# Rose Psycho Path 2 oder Scott Scale 730??



## VasPin (25. April 2015)

Ich bin neu hier und brauch eure Hilfe/Meinung

Will mir ein Hardtail kaufen und nach langer Suche bin ich an oben stehenden 2 Hardtails hängen geblieben. 
Ich kann mich nun nicht entscheiden und deswegen die Frage an euch: wer kennt sich eventuell mit einem der beiden MTB's aus, ist vielleicht schon mit einem der beiden oder vielleicht sogar schon mit beiden gefahren usw...was würdet ihr empfehlen. 
Danke schon mal im voraus 

Gruß 



Viva Portugal


----------



## boarderking (25. April 2015)

.


----------



## MTB-News.de




----------



## Fraish (27. April 2015)

Hey, ich fahre den kleinen Bruder vom Psycho Path, der/die/das Count Solo.
Ich kann da nicht viel meckern. Zu meckern gibt es sicherlich was, mir fehlen aber die Erfahrungen auf anderen Bikes.

Du darfst nicht vergessen, dass die meisten Kompenenten nicht von den Herstellen selber sind. 
Schaltung, Bremsen ect sind je nach Ausstattung gleich.
In der Preislage sind die auch alle gut. Die Frage ist, ob du damit klarkommst.
Dies kannst du nur selber testen.


----------



## VasPin (27. April 2015)

Fraish schrieb:


> Hey, ich fahre den kleinen Bruder vom Psycho Path, der/die/das Count Solo.
> Ich kann da nicht viel meckern. Zu meckern gibt es sicherlich was, mir fehlen aber die Erfahrungen auf anderen Bikes.
> 
> Du darfst nicht vergessen, dass die meisten Kompenenten nicht von den Herstellen selber sind.
> ...





Danke für die Antwort. Ja da hast du recht, muss ich selber testen.

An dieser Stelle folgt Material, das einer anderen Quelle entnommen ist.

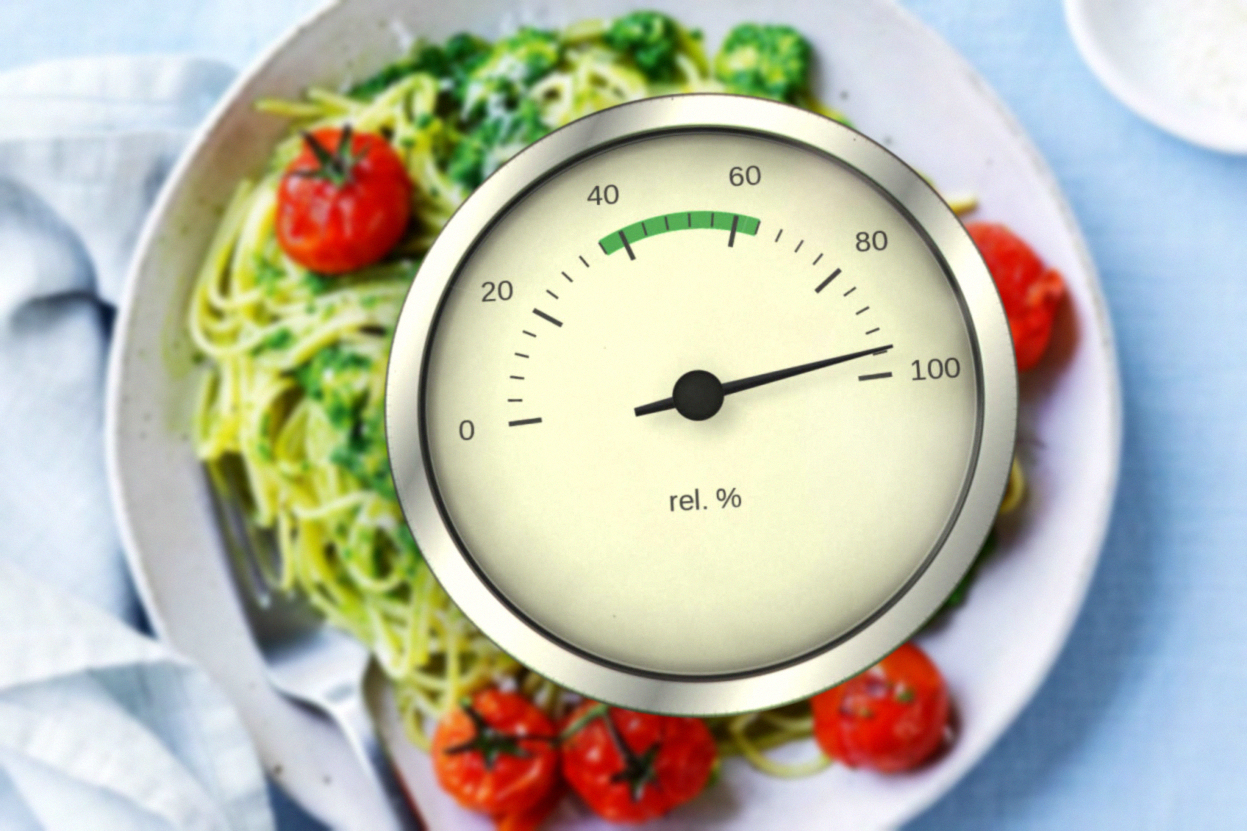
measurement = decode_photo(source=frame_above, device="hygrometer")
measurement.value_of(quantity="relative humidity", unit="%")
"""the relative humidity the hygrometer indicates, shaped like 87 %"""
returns 96 %
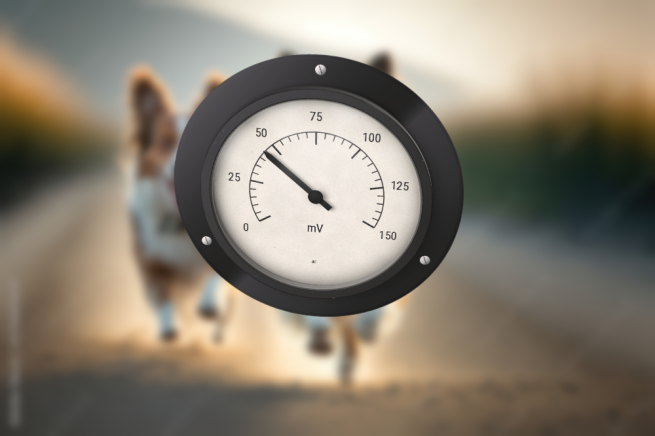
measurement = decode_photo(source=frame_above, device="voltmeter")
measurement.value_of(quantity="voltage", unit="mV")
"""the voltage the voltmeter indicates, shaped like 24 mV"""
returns 45 mV
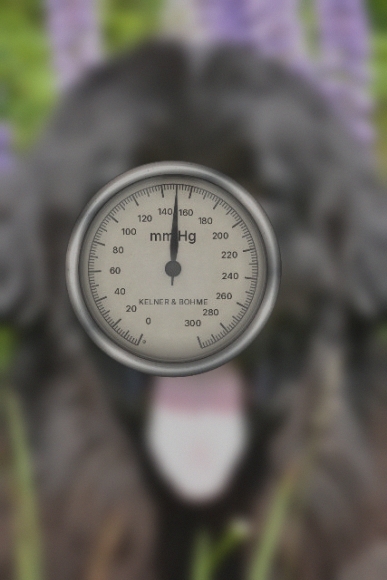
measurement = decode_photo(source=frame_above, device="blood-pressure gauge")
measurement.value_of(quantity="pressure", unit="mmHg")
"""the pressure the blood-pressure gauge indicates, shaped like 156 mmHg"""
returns 150 mmHg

Ich hab mir trotzdem den Psychopathen bestellt - denke das ich mit den Komponenten da besser dran bin wie beim Scotti. 
Naja, wir werden sehen. Vielleicht schreib ich hier dann wie das Ding so läuft . Ist ja noch nicht so oft vertreten hier, wahrscheinlich weils kein 29er/Fully ist   )

Gruss


----------